When you learn a craft today, there’s no comparison to what it was like many years ago. Back in those days, you were fortunate to be hired as an apprentice and worked under a Journeyman’s watchful eye. One definition given for “apprentice” is one who is learning by practical experience under skilled workers, a trade, art, or calling. So, in other words, you had a master by your side who was considered a teacher, one who, at one time in their life, started exactly where you were. They watched you and shared their many years of experience with you in an effort to make you the very best you could be. A reasonable comparison would be to those who attended any one of the 10 IART training symposiums. They were eager to learn and invested their time and financial resources, placing their trust in a lineup of seasoned professionals. There is another thing that often gets overlooked in this scenario.

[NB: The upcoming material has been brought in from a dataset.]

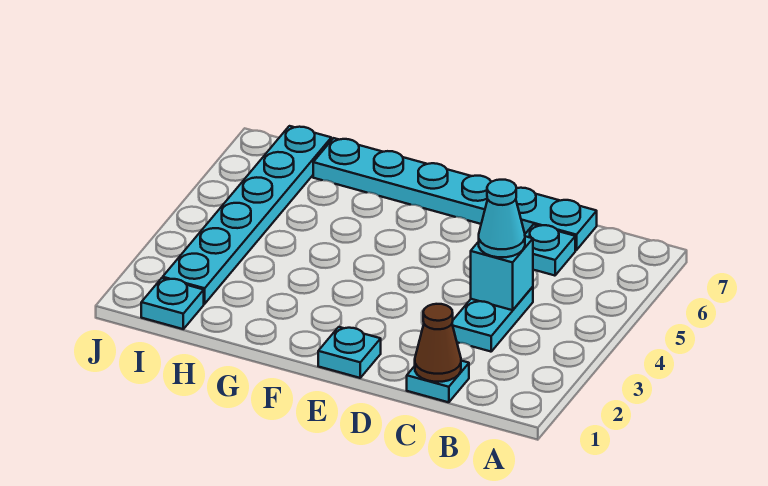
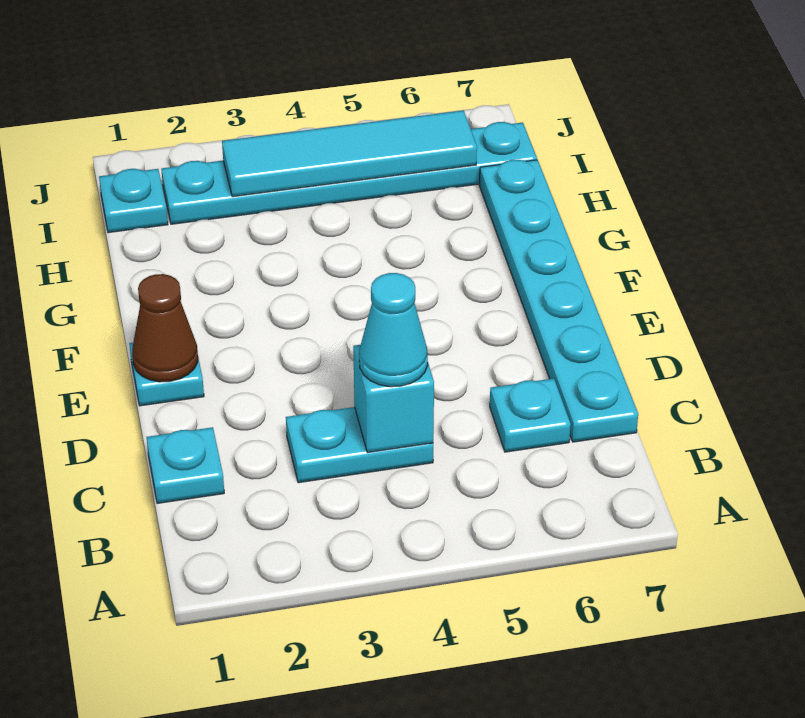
brown cone C1 level 2 -> brown cone E1 level 2
none -> cyan tile I3:I6 level 2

Whenever a journeyman takes on an apprentice, their reputation is at stake. They have made a commitment to the apprentice, and if the apprentice should fail, it becomes a direct reflection on the journeyman; thus, it’s always in the best interest of the journeyman to do his/her utmost to see that their apprentices are successful.

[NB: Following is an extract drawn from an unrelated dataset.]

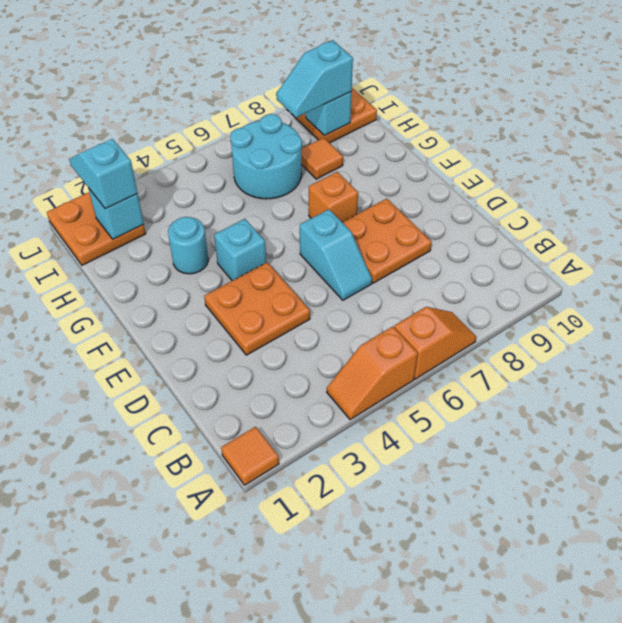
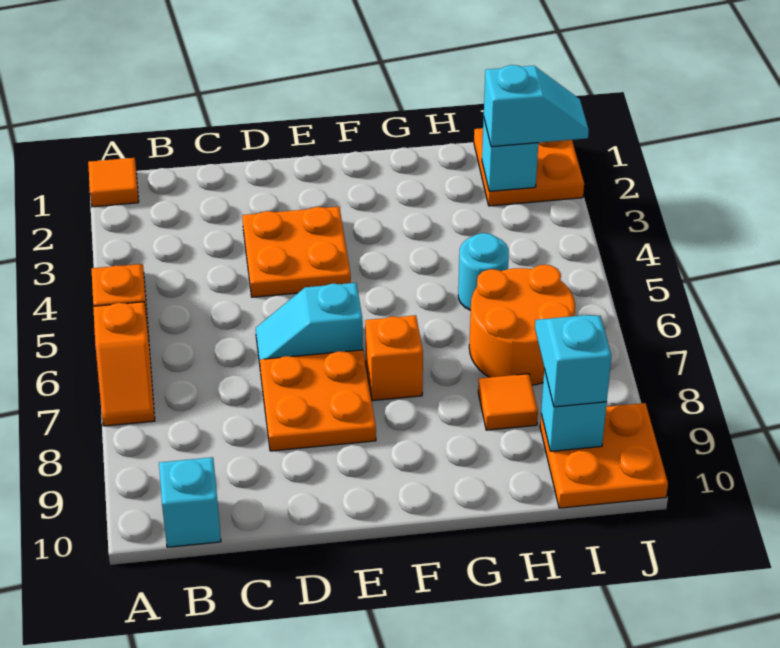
cyan brick F4 level 1 -> cyan brick B10 level 1
cyan round brick G3 level 1 -> cyan round brick H5 level 1
cyan round brick H6:I7 level 1 -> orange round brick H6:I7 level 1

With some basic research, I found that the practice of apprenticeships has been around for some time. In the 18th century B.C., the Babylonian Code of Hammurabi — best known for its “eye for an eye” dictum — required artisans to teach the next generation their crafts. Paul Revere was an early American apprentice, studying the art of silversmithing with his father while, presumably, learning to ride horses. What it boils down to is very simple. An apprenticeship features a learning environment under the supervision of a mentor, along with relevant technical or classroom instruction. In essence, the attendees to any of the IART training symposiums could easily be classified as “Apprentices”.

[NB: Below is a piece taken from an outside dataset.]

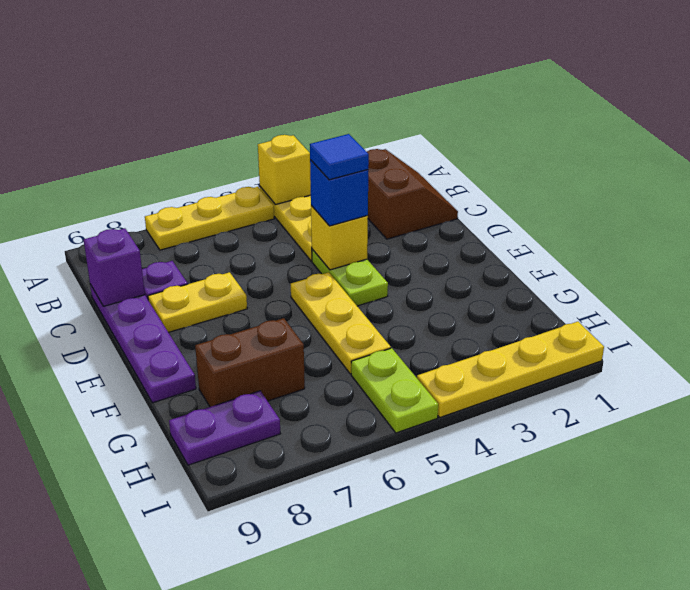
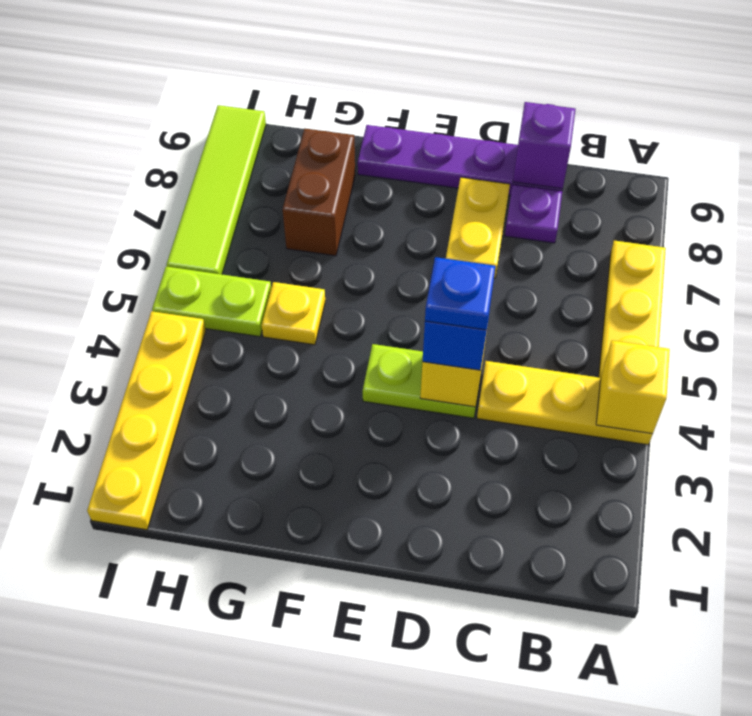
brown slope B1:C2 level 1 top 2 -> none
blue tile D4 level 4 -> blue plate D4 level 4
yellow plate E5:G5 level 1 -> yellow plate G5 level 1
purple plate H8:H9 level 1 -> none
none -> lime tile I6:I9 level 1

The mentor has a name, and that name is “Journeyman”.
What is a journeyman?
A journeyman is a person who develops the skills and qualifications necessary to advance from an apprenticeship to higher-level responsibilities in their trade or craft. They have mastered all the necessary skills to perform work projects across various duties within their chosen field of expertise. Therefore, they can now assume the responsibilities required to train apprentices. While journeymen continue gaining skills, credentials, and knowledge to perform major construction and trade jobs, they still work under the supervision of trade masters, executives, directors, and production supervisors.
The IART symposium staff was a “who’s who” of “Trade Masters,” and they played a key role in the event’s ongoing success. We all had a deep commitment to the cause and shared a passion to pass our knowledge on to others. Filling the role of a “Master” was a natural fit for the leaders who took upon themselves the responsibility to make every single person in attendance a better stringer than they were when they first arrived at the event.
The IART stringing courses; Just the ticket if you’re eager to learn
If you’re ready to learn the basics of stringing a tennis racquet, then the IART Basic Stringing 101 course is just for you. Everything you need to get started is covered in 10 modules, beginning with a comprehensive look at stringing machines and the hand tools you’ll need, following through to tying the last knot and straightening the strings. Best of all, it’s free to all premium subscribers to the IART plus, as a premium subscriber, you’ll enjoy nice discounts on all of our upcoming courses as well as unlimited access to all content on the IART website. If you’re not a member yet, we invite you to JOIN US to open up all of the great features the organization has to offer.
My coach taught me how to string while I was in college. He reminded me that it was hard to get good work done, and if I could do it myself, I’d be aware of the results I’d get. Little did I know that stringing would become my profession and that I’d get to meet and work with some of the best players and stringers in the world.
He’s been quite interested in my journey and proud of what I’ve done, and that is a great reward for me.